Обсуждение: Encoding Problem

Поиск
Список
Период
Сортировка

Encoding Problem

От
Jerome Colombie
Дата:
Hi,

I'm using Postgresql since the first 8.0 version (Windows2000) and it
gets better with every new version. But one problem remains with the
jdbc driver: The encoding of umlaute is still wrong. This problem occurs
also in all pgAdmin III versions.
The psql client on the other hand works fine.
I tried different server encodings like sql_ascii or latin1 but I always
get these strange characters in pgAdmin III and with jdbc. I also tried
to specify the charSet property with the connection string in jdbc but
that didn't help.
Does anyone know how I can get the correct strings with umlaut (e.g.
ä,ö,ü) in java?
I thought this problem would be solved in the newer versions, but even
in rc2 the problem still exists.

Greetings, Jérôme

Re: Encoding Problem

От
Kris Jurka
Дата:

On Wed, 12 Jan 2005, Jerome Colombie wrote:

> I'm using Postgresql since the first 8.0 version (Windows2000) and it
> gets better with every new version. But one problem remains with the
> jdbc driver: The encoding of umlaute is still wrong. This problem occurs
> also in all pgAdmin III versions. The psql client on the other hand
> works fine. I tried different server encodings like sql_ascii or latin1
> but I always get these strange characters in pgAdmin III and with jdbc.

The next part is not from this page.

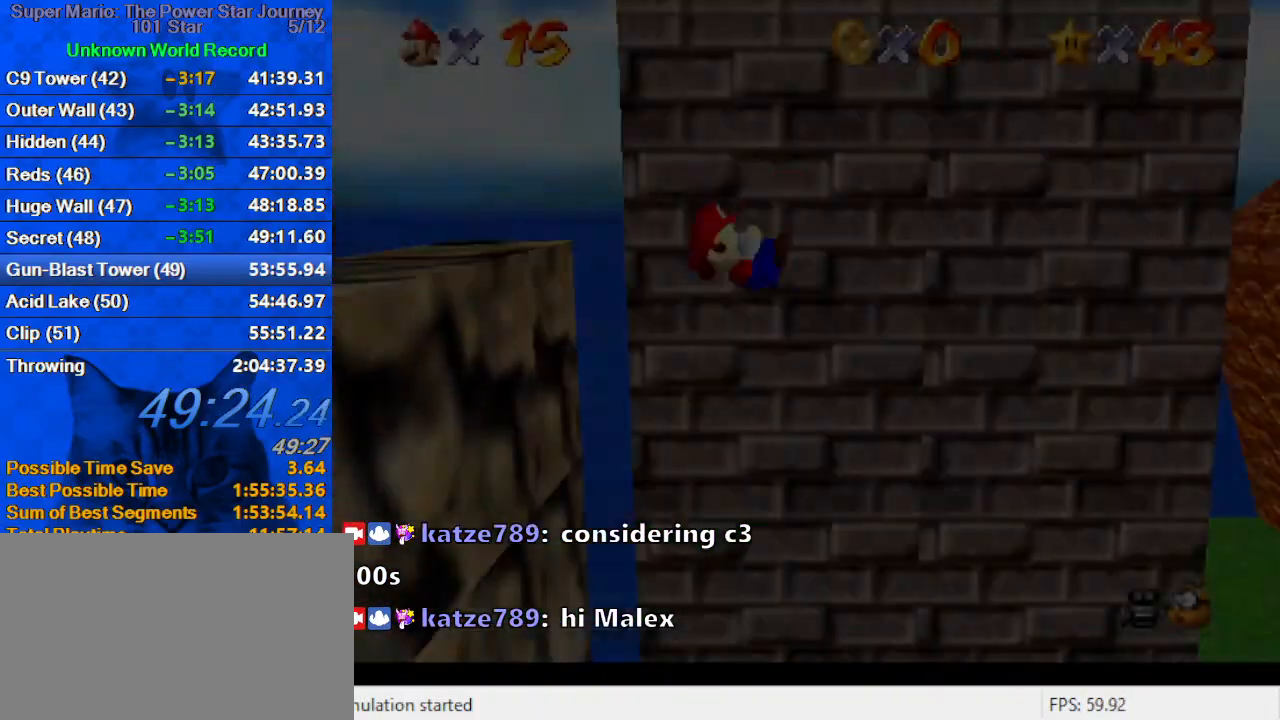
{"keys": [], "events": [[34, "a", "up"], [34, "c", "down"], [167, "c", "up"]]}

Note that pgadmin and jdbc are completely separate, so I can only speak
for the java side of things.  For the pg jdbc driver you cannot use a
database with sql_ascii encoding.  You must use a real encoding, latin1
should be fine.

> I also tried to specify the charSet property with the connection string
> in jdbc but that didn't help.

If you read the documentation to find the charSet property you should have
also seen the note that said this is completely ignored for server
versions >= 7.3.

> Does anyone know how I can get the correct strings with umlaut (e.g.
> ä,ö,ü) in java? I thought this problem would be solved in the newer
> versions, but even in rc2 the problem still exists.
>

I have no reason to believe there is a problem with the server/jdbc
encoding handling.  I would suspect the problem is related to how you are
trying to enter/display these values.  If you can reproduce this problem
with a standalone Java program that runs against a non sql-ascii database
and does direct string comparisons (doesn't rely on things like
System.out.println), then please post such a program here.

Kris Jurka

Re: Encoding Problem

От
Oliver Jowett
Дата:
Jerome Colombie wrote:

> I tried different server encodings like sql_ascii or latin1 but I always
> get these strange characters in pgAdmin III and with jdbc. I also tried
> to specify the charSet property with the connection string in jdbc but
> that didn't help.
> Does anyone know how I can get the correct strings with umlaut (e.g.
> ä,ö,ü) in java?
> I thought this problem would be solved in the newer versions, but even
> in rc2 the problem still exists.

It should "just work" when using a server encoding of LATIN1 (I assume
you can represent umlaut-ed characters in LATIN1?) or UNICODE.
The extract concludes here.